§ Source text
════════

Updated: August 9, 2019 10:40:40 am
With her stiff body stretching up to an adult human’s arm length, and legs curled up all the time, Misba, 17, the daughter of a toy seller, is cradled in her teacher’s arm at her home, in a black-and-white photograph by Bindi Sheth. Suffering from microcephaly, wherein a child’s head is much smaller, leaving her with intellectual disability, the weight of her tiny body remained static for seven years, and she passed away six months ago. Three of her siblings suffer from the same condition and become part of the exhibition “Like Us”, which offers an intimate look into the lives of differently-abled children.
Nearly 35 photographs put the spotlight on the works of Prabhat Education Foundation, started by its founder Keshav Chatterjee in Ahmedabad, which serves children with special needs from low-income communities through counselling, therapy and learning activities. The organisation also works with the parents of these 3,000 children, who are mostly labourers, factory workers and helpers. Chatterjee says, “Misba’s mother would literally collapse and be tired all the time when taking care of her children. We helped her relax and also connected her to parents of other special children. We would also take visitors to her house to understand their community better and learn.”
With nearly eight million children under the age of 19 living with disabilities in India, Sheth points out that the title of the show says it all. Adds the 50-year-old, “I have shot Prabhat’s children from close quarters, captured the faces of their parents and expressed what they are going through.” By photographing Hanif in a kurta, who suffers from a mental disorder, and offering a close-up of his hands engaged in cleaning the surface of a vehicle in a local garage, Sheth tells an inspirational story. The foundation agreed to pay the garage an amount of Rs 100 every month to employ him as a helping hand. The young boy is now employed there and gets Rs 200 every month.

════════

§ Dataset
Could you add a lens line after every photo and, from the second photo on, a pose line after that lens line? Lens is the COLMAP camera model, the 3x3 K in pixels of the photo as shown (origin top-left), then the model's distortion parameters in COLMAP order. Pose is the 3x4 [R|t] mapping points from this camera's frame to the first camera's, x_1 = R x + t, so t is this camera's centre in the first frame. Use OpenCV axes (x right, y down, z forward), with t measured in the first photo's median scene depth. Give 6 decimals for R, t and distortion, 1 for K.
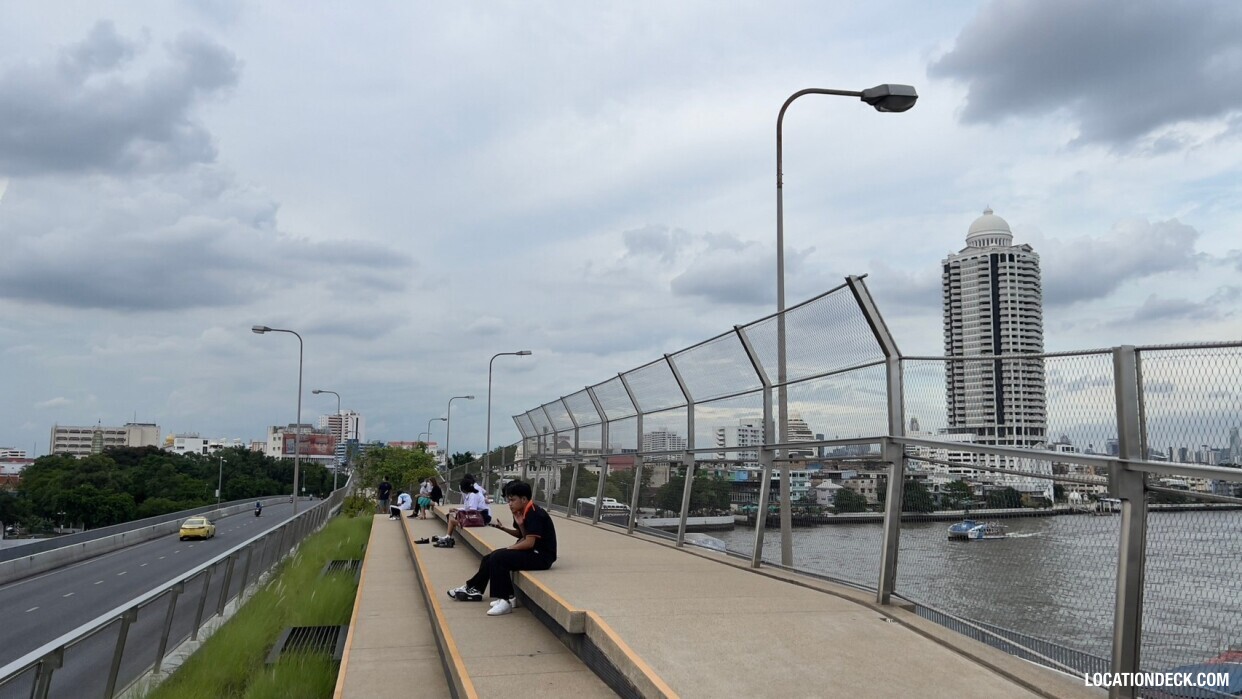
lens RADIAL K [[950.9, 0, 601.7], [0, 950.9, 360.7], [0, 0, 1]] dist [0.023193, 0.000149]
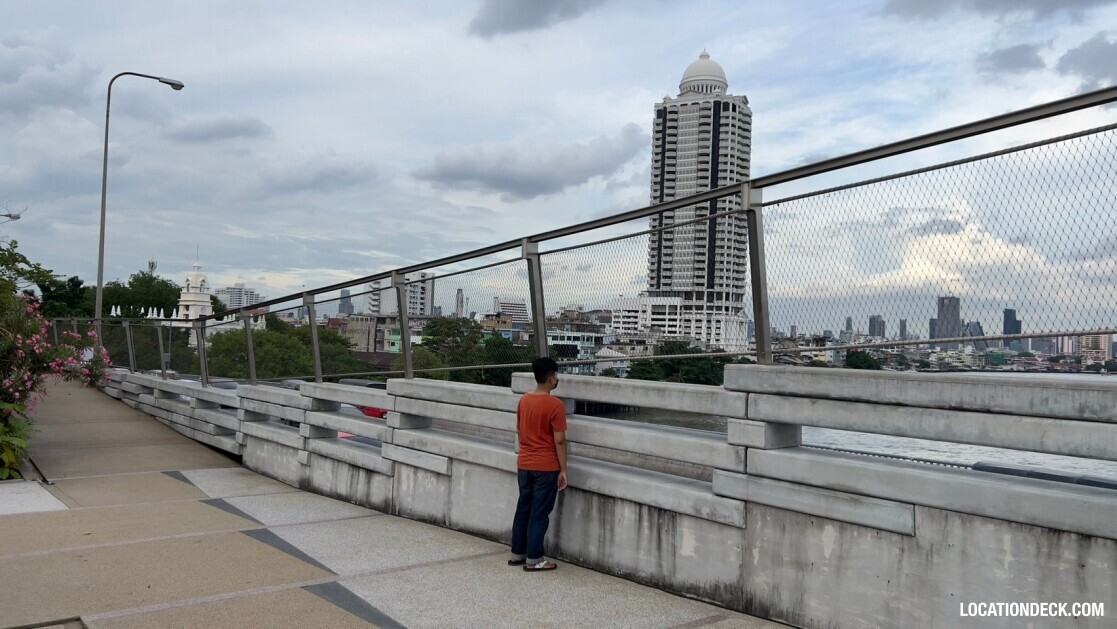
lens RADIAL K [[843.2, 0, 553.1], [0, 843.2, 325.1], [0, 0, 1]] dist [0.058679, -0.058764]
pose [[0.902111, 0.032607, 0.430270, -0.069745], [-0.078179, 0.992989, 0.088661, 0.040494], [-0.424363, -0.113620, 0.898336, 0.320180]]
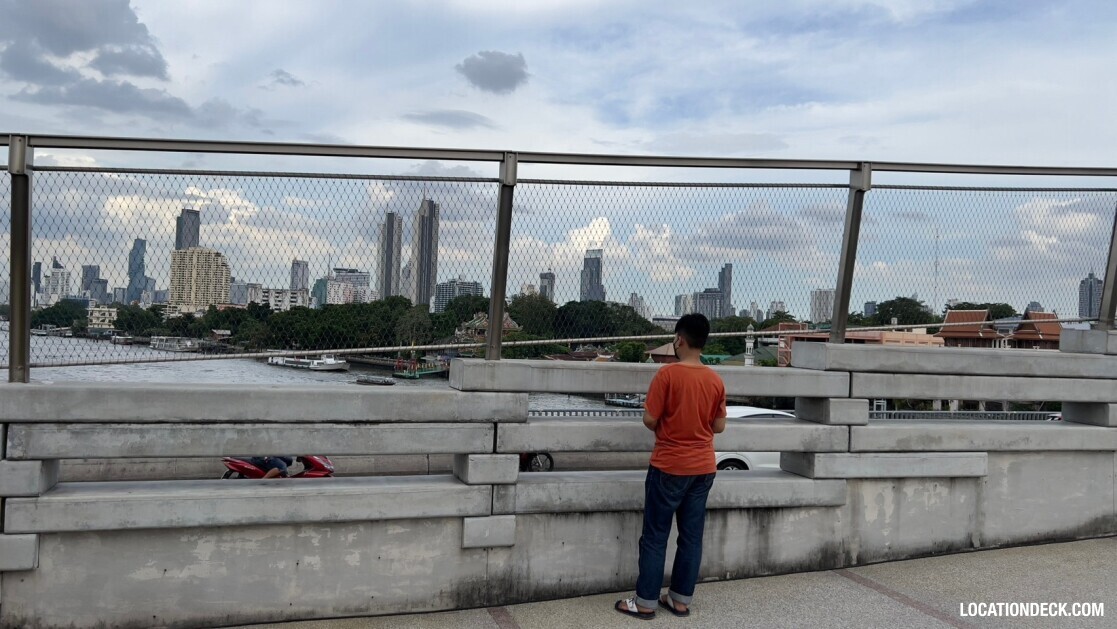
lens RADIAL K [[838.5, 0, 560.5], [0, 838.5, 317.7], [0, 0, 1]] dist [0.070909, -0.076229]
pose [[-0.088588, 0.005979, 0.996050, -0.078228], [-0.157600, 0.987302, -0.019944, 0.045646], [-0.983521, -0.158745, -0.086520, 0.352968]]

════════

§ What is needed
Rewrite the stretch of the article on the exhibition from "With nearly eight" through "200 every month.", replacing "garage" with "workshop". The records are material of their own, apart from the article on the exhibition.

§ Reply to the task
With nearly eight million children under the age of 19 living with disabilities in India, Sheth points out that the title of the show says it all. Adds the 50-year-old, “I have shot Prabhat’s children from close quarters, captured the faces of their parents and expressed what they are going through.” By photographing Hanif in a kurta, who suffers from a mental disorder, and offering a close-up of his hands engaged in cleaning the surface of a vehicle in a local workshop, Sheth tells an inspirational story. The foundation agreed to pay the workshop an amount of Rs 100 every month to employ him as a helping hand. The young boy is now employed there and gets Rs 200 every month.